━━━━━ Excerpted text

Workshop report: “Teaching for Sustainability: Practicing for a sustainable future through sustainable pedagogies“

Workshop 2 out of 3 in AHU’s “Teaching for Sustainability” crash course series is done! And here is a brief summary. For a more extensive one, check it out on my personal blog, here I just want to highlight some thoughts about student engagement that seem very relevant in the context of sustainability teaching.

In the framework of Teaching about, with, in, though, and for Sustainability, teaching through sustainability is about practicing sustainable ways of living and working with each other. And that is where I want to pick up:

One approach that I find really helpful is to think about who controls content and process (see also the corresponding slide below). Often, a teacher has full control of both. They might try to actively involve students in their learning, for example through multiple-choice questions or minute papers, but the control rests with them. They might give up control a little and invite colleagues or external experts to speak in their course, but then it is likely still the main teacher or seminar organizer who controls the process, and at most a handful of people who control the content (and they were invited by the organizer). There are then of course more open models like brainstorming or discussions, but we are not very used to sharing control (or responsibility!) with students.

In general, if we want to move to more diverse voices, we can of course look at which perspectives we invite in guest speakers or in reading we assign, for example is everybody from the Global North?

And if we want to move towards sharing control of the process, this is basically about how we organize collaboration. Here it is important to give students the opportunity to think and write individually, then to make sure that everybody gets to speak in small groups, to structure larger group discussions to make sure all voices are heard, to make sure we welcome input without judgement, and to evaluate statements independent of who made them. And Liberating Structures are really a great collection of methods that can help us go in that direction!

━━━━━━━━━━
━━━━━ Dataset excerpts

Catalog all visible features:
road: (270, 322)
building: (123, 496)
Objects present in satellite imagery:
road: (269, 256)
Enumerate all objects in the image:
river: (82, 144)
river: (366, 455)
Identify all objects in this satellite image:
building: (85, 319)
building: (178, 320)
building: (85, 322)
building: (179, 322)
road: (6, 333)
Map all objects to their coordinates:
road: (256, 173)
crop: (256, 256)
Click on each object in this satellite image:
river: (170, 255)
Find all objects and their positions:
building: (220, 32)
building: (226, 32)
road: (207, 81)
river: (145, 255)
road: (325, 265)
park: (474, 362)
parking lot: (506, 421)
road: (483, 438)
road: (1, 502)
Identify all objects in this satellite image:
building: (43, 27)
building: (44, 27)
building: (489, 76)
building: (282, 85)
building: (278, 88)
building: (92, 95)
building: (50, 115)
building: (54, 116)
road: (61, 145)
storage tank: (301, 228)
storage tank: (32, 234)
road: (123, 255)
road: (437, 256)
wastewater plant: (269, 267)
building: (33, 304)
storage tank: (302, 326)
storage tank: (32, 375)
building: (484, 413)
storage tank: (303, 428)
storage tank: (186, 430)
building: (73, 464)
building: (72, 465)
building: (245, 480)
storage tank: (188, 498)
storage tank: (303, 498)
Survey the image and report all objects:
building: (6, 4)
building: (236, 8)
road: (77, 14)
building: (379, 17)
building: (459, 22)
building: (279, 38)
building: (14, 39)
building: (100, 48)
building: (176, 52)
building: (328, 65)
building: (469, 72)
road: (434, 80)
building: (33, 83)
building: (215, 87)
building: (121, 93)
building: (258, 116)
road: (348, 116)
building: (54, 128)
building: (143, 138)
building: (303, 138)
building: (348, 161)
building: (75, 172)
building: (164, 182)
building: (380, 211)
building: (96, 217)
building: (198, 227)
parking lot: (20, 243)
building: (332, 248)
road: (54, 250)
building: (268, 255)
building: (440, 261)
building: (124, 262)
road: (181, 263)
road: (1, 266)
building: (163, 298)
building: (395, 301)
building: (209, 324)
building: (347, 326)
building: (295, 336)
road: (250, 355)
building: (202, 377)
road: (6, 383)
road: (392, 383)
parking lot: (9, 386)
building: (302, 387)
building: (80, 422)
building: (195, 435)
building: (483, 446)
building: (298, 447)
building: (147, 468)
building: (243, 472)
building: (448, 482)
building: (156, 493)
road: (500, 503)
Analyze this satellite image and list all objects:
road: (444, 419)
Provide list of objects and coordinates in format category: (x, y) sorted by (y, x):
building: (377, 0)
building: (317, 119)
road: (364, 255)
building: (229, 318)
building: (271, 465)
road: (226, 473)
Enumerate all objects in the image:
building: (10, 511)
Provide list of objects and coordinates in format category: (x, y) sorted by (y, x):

━━━━━━━━━━

[Tasks to complete]
• A. Copy the part of the workshop report on teaching for sustainability, the stretch from "And if we want" through "in that direction!", word for word.
• B. Pick up the workshop report on teaching for sustainability right after its last sentence and keep it going.

[Task answers]
• A.
And if we want to move towards sharing control of the process, this is basically about how we organize collaboration. Here it is important to give students the opportunity to think and write individually, then to make sure that everybody gets to speak in small groups, to structure larger group discussions to make sure all voices are heard, to make sure we welcome input without judgement, and to evaluate statements independent of who made them. And Liberating Structures are really a great collection of methods that can help us go in that direction!

• B.
Diagram of control of content and process in the classroom, showing that usually both are located with one (or very few) people

A classical way to talk about student participation is a continuum of student engagement (which I am showing here as discrete steps), where on the one end we have a teacher that “informs” students. On the other end of the spectrum, we could give students full control over what happens and let them plan a whole curriculum themselves.

And in between, there are many other steps:

  • In addition to a lecture, we could ask student representatives for feedback or suggestions, or we could invite students to participate more actively through methods like think-pair-share.
  • We can also provide several options, for example on different topics to focus on, or different assessment formats like video or podcast or text, and let students choose between prescribed options.
  • We can even consider to give students control over some select areas: We could free up one class where students suggest a topic or perspective that they think is relevant in the context of the course. Or we could let them evaluate the course based on the criteria that they think are important.
  • We can invite students into partnership and negotiate learning outcomes, or methods, or assessment, or all of those, with them
  • And we can delegate some control to students and make them responsible for parts of a course, or a whole course, and just support them where needed and wanted.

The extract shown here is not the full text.